All of them have some dirt to dish on the current Prime Minister, which can only make his present situation even more unpleasant. But why do they do it?

 

Well, the theory is that authors write memoirs, then auction them off to the highest-bidding publisher, sometimes in unfinished form. It’s rumoured that Tony Blair got a  £4.6m advance on his; a good investment for someone now semi-retired.

 

Then come the newspaper serialisations of juicy titbits, which can fetch up to £200,000 extra. These serialisations sell newspapers as well as books, although the formula is not always perfect: Hillary Clinton’s offering tanked despite huge media coverage, perhaps because she refused to even touch on subjects that she hadn’t already spoken about at length, such as her husband’s affair.
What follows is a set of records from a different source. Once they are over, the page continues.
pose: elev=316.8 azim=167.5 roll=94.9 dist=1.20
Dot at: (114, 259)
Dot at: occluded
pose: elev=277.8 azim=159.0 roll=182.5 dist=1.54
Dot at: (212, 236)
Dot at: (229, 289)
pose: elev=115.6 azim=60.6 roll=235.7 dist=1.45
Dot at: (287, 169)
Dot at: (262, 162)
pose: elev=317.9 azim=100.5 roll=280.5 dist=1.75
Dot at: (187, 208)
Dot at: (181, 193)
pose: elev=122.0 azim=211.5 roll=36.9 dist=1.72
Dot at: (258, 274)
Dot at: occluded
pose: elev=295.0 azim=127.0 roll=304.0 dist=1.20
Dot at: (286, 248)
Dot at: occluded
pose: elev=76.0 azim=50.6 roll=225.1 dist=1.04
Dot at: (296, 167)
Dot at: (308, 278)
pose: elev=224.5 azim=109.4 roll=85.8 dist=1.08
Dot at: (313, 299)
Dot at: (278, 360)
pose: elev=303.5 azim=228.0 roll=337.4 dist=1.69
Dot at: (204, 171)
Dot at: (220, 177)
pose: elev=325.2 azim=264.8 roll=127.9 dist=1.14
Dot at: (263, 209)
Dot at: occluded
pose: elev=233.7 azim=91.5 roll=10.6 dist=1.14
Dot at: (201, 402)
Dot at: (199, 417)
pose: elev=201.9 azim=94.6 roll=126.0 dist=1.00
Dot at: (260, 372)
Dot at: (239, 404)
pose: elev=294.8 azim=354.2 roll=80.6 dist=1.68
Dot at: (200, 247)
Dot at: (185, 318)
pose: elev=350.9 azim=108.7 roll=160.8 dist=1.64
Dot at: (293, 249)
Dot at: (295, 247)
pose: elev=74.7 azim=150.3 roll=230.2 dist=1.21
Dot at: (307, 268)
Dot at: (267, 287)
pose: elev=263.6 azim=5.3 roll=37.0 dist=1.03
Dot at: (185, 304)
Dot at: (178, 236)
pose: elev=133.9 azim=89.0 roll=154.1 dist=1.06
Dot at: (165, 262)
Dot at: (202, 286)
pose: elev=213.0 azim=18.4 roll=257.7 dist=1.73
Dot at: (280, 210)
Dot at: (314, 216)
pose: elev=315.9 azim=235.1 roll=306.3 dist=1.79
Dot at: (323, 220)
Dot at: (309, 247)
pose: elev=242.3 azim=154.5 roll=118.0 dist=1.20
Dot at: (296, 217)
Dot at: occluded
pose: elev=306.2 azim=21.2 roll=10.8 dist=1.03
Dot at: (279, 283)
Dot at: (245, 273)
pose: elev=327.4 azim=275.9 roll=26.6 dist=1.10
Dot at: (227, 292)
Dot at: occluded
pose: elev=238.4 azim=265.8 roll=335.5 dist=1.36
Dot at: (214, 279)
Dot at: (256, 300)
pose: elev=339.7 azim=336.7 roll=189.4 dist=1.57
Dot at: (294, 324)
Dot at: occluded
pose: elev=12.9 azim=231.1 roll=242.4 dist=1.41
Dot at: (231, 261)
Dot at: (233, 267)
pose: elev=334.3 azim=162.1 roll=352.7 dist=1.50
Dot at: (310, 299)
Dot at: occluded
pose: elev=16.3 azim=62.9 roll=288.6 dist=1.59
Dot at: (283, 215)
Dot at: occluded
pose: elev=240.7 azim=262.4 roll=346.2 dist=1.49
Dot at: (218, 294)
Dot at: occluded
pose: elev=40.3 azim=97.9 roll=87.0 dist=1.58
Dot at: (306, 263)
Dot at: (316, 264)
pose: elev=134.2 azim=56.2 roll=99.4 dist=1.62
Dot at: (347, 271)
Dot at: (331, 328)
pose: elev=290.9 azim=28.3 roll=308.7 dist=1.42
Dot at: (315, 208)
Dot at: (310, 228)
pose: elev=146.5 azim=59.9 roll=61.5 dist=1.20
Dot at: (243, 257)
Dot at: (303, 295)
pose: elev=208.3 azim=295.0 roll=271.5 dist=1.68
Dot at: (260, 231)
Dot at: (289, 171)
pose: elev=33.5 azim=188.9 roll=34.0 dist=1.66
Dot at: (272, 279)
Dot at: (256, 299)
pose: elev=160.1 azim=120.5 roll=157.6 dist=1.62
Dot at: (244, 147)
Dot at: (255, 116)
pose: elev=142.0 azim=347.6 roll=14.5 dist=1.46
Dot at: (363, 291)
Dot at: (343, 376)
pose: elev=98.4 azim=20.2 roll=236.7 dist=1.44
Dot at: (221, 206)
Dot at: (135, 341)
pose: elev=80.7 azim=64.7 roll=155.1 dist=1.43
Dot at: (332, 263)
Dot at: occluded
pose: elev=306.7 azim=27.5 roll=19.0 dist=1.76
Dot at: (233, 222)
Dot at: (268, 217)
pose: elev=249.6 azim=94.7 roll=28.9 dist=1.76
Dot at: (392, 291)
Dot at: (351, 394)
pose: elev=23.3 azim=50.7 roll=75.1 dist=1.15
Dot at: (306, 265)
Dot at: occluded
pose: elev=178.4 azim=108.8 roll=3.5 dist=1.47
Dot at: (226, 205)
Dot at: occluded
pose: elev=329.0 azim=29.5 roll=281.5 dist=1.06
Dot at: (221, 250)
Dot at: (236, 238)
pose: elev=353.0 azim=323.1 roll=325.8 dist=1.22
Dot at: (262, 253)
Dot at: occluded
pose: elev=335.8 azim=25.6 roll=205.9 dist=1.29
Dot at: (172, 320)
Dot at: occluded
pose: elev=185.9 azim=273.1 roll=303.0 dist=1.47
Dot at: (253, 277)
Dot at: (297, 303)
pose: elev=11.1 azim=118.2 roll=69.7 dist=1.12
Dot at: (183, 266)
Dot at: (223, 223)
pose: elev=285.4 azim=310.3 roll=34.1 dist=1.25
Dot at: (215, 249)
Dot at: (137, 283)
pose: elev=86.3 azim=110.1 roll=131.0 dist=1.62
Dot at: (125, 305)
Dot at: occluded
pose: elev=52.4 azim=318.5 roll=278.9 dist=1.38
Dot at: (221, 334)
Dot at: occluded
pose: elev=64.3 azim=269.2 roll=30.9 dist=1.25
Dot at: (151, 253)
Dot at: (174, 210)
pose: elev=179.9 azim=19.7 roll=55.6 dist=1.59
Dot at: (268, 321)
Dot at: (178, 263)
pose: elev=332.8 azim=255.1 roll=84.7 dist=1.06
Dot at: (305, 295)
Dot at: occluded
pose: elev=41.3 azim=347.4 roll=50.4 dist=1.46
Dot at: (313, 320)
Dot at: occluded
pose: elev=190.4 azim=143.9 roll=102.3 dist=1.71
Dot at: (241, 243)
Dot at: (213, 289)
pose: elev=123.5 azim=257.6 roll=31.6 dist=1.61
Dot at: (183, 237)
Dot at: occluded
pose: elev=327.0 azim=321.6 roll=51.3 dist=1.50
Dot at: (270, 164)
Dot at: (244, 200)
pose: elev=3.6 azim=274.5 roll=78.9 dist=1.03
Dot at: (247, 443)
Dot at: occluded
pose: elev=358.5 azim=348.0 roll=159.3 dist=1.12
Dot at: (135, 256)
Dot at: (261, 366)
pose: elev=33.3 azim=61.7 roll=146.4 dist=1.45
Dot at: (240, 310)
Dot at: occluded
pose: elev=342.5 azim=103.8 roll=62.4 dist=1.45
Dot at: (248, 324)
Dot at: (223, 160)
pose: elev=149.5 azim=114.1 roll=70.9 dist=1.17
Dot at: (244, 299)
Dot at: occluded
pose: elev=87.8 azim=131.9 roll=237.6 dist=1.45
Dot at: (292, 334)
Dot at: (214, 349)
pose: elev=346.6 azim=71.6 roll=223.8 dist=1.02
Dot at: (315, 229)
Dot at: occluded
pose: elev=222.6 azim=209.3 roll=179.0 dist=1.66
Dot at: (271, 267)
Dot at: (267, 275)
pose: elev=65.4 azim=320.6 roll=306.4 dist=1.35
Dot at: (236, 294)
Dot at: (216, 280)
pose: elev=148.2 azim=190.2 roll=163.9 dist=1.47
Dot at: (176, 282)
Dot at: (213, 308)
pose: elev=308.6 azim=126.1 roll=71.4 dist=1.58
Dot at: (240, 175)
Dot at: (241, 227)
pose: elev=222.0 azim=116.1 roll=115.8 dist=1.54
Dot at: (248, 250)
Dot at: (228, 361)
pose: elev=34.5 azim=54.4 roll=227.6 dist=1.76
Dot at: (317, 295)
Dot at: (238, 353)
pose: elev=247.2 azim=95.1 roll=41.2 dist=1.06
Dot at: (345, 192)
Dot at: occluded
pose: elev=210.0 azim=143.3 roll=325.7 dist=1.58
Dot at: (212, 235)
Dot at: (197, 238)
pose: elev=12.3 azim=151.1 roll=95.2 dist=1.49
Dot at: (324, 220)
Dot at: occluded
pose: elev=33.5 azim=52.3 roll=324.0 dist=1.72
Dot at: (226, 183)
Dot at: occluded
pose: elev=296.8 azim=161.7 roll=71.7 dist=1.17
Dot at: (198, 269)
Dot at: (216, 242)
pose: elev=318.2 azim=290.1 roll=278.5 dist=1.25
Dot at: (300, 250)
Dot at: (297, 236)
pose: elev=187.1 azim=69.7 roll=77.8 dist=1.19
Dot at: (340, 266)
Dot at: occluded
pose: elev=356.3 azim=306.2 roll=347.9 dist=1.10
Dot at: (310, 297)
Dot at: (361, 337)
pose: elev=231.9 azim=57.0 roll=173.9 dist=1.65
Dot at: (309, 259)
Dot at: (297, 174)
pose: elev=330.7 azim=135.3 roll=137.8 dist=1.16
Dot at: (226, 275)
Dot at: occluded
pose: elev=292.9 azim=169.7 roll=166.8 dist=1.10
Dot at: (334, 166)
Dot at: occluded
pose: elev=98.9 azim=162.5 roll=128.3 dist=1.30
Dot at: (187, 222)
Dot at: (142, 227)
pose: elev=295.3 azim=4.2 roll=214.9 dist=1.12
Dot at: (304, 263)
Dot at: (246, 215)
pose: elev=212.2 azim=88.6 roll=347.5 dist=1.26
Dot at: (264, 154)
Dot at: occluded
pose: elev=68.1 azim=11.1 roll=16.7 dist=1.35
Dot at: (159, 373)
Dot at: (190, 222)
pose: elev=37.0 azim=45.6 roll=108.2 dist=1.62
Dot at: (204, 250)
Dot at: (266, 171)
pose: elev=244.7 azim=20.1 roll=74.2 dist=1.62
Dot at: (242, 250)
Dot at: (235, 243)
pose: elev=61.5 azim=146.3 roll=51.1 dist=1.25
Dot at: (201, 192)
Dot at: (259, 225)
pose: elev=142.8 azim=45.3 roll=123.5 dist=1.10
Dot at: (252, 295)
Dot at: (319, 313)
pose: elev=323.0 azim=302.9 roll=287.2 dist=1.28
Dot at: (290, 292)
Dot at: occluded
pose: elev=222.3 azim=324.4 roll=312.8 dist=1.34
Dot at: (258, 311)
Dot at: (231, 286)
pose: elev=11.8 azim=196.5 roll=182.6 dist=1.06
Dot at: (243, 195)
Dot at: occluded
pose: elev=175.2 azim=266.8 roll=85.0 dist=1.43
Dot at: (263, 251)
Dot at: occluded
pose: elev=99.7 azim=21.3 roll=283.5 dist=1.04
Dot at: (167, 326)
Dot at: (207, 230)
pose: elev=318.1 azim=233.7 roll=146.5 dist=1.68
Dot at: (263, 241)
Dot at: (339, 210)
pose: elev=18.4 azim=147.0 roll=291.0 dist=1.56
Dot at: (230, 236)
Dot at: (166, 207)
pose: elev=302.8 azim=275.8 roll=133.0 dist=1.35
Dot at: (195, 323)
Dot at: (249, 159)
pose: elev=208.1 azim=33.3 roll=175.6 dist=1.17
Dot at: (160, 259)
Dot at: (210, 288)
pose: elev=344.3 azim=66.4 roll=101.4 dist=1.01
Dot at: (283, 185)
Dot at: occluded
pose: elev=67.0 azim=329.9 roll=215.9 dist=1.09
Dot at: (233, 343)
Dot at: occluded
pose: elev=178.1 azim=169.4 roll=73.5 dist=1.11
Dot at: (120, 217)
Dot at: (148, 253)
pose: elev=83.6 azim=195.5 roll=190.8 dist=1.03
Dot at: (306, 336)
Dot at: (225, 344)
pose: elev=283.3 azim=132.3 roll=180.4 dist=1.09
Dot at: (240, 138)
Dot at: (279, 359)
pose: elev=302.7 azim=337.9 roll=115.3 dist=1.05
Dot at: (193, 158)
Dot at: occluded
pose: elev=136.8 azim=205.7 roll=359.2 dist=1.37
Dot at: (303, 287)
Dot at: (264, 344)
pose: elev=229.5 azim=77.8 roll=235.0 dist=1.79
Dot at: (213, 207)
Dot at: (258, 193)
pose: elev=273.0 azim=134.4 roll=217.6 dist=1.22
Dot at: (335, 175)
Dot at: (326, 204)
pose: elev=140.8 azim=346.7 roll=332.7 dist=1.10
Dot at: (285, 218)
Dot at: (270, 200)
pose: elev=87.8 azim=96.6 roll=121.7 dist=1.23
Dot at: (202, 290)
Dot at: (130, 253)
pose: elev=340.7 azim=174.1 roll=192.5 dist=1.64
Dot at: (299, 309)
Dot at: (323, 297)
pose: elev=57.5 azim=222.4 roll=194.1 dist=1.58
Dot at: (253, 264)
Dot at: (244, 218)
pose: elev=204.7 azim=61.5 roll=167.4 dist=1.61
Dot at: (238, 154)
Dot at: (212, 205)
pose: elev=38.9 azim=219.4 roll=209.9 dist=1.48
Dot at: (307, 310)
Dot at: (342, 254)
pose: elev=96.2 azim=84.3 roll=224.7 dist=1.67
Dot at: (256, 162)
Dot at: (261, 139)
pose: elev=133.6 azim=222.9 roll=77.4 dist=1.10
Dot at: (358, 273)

Others, however, like Cherie Blair, publish to ‘set the record straight’. Cherie claims that Tony didn’t stand down before 2007, as he had promised Brown, because he feared Brown would abandon his reforms on foundation hospitals and city academies –  which, as all good politics students could surmise, is perhaps not the entire truth.

 

People also seek to justify their place in history, as Prescott attempts with his account of his alleged peacemaking role between the warring Ministers, and also to settle a score. Burying the hatchet – in your opponent’s back – and making a tidy sum out of it: the perfect occupation for a retired politician.

But political memoirs have to be saleable. Hillary learned that even though you may have lived through interesting times, that doesn’t equal interested buyers: it’s old news. By contrast, books published on the back of current events, such as Alastair Campbell’s infamous diaries, do very well, although it remains to be seen how well the current crop fares.

 

Cherie’s memoir in fact wasn’t due till October, but with the intense media pressure building on Brown right now, the memoir could be a winner. But a word of warning: however they try and justify it, politicians are writing, for money, from their own point of view, and as a species they lie more than most. Don’t believe everything you read in their pages.